A drug used to treat leg pain and prevent strokes could be repurposed to clear away the toxic amyloid plaques that accumulate in the brains of Alzheimer’s patients.
Alzheimer’s disease is closely linked to damage to the brain’s blood vessels, which leads to reduced blood flow. When the flow to the brain is reduced, lowered oxygen levels activate enzymes involved in amyloid production. Reduced blood flow also makes it harder to clear the toxic amyloid plaques away.
Cilostazol is primarily used to treat leg pain caused by a narrowing of the arteries that supply blood to the leg muscles. Besides dilating the blood vessels, it also reduces the ability of blood to clot, so some doctors also prescribe it as a preventative treatment for stroke.
Masafumi Ihara at the National Cerebral and Cardiovascular Center in Osaka and colleagues previously tested cilostazol in mice models engineered for stroke, where they found that it maintained the integrity of blood vessels and reduced the amount of stroke-related tissue death.
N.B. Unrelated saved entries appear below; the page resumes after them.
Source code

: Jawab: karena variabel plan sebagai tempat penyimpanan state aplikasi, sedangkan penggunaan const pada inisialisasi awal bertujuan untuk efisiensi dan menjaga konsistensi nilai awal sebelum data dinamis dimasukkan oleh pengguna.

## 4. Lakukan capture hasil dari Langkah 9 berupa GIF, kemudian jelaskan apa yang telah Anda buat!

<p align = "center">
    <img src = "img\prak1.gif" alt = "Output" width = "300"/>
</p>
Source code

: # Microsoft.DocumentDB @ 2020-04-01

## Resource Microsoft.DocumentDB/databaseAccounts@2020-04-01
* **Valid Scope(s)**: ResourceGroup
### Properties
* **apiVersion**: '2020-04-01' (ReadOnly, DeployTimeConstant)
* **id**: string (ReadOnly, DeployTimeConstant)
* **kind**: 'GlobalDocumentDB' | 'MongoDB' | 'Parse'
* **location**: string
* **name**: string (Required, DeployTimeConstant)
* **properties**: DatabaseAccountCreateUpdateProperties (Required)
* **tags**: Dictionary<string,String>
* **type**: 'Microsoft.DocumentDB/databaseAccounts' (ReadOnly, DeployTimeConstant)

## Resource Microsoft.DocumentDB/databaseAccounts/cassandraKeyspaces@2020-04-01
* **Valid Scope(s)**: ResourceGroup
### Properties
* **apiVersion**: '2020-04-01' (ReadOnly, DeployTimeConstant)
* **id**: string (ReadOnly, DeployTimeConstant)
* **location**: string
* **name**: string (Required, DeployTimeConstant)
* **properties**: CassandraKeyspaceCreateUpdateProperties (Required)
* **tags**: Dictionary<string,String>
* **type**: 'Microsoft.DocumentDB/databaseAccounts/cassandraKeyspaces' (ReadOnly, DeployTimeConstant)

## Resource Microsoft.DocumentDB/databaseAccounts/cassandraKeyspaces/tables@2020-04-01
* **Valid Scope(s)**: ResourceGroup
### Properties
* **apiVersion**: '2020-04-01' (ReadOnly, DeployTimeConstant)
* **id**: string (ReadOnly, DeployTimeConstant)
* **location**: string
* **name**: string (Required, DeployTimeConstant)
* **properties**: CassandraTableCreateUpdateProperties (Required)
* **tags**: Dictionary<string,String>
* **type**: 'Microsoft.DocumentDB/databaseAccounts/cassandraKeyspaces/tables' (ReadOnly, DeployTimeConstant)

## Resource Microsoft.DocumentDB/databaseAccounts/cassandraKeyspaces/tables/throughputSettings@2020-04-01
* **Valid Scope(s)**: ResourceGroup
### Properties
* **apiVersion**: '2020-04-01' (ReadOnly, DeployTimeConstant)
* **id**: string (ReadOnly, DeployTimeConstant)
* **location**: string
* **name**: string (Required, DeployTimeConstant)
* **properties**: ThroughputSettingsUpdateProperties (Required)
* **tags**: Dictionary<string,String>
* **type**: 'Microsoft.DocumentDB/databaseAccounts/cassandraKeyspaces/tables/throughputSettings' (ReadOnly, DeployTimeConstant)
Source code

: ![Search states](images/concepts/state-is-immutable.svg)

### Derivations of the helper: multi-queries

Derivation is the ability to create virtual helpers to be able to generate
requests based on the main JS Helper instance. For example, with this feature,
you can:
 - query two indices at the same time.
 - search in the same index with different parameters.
Next, they turned to mouse models of Alzheimer’s disease — also associated with vascular damage. “We found that cilostazol increased the efficiency of amyloid beta clearance, significantly reducing the amount of it in the brain,” Ihara says.
To explore whether the drug might similarly benefit people with Alzheimer’s disease, in collaboration with Sumoto Itsuki Hospital, Hyogo, Japan, they studied the rate of cognitive decline among patients who had received cilostazol for leg pain or stroke prevention, compared to those who had started taking the drug but then stopped. It appeared to suppress cognitive decline — but only in patients with mild cognitive impairment; it was not effective in patients with more advanced dementia.
To confirm whether cilostazol really can slow the onset of dementia, Ihara, in collaboration with Japan’s Translational Research Informatics Center, is now running a randomized, placebo-controlled trial of the drug in approximately 200 mild cognitively impaired patients, who will be followed for 96 weeks. Besides testing their performance, he will also use brain imaging to assess the volume of the hippocampus — a brain area crucial for learning and memory, which usually shrinks as Alzheimer’s diseases progresses.
It’s a different approach to most other drugs currently in trials for Alzheimer’s disease, which target the production of amyloid beta. “Rather than trying to reduce amyloid beta production, we are trying to promote its clearance from the brain,” says Ihara.
- Saito, S. et al. A multicenter, randomized, placebo-controlled trial for cilostazol in patients with mild cognitive impairment: The COMCID study protocol. Alzheimer's & Dementia: Translational Research & Clinical Interventions 2, 250–257 (2016). | article
About the Researcher
Masafumi Ihara, Director of Neurology, National Cerebral and Cardiovascular Center (NCVC), Osaka, Japan
Masafumi Ihara graduated from the Kyoto University School of Medicine in
1995, and undertook clinical training, before completing a PhD in Neuroscience
at the Kyoto University Graduate School of Medicine in 2003. He received his
neuropathological training under the supervision of Prof. Kalaria in Newcastle
University, UK, and then led a neurovascular research group as an assistant
professor of the Department of Neurology in Kyoto University (2008-2012) and as a
deputy director of the Department of Regenerative Medicine Research in Institute of
Biomedical Research and Innovation (IBRI), Kobe (2012-2013). His research
interests have focused on the pathological changes in brain blood vessels and
how the alterations impact on brain health during old age.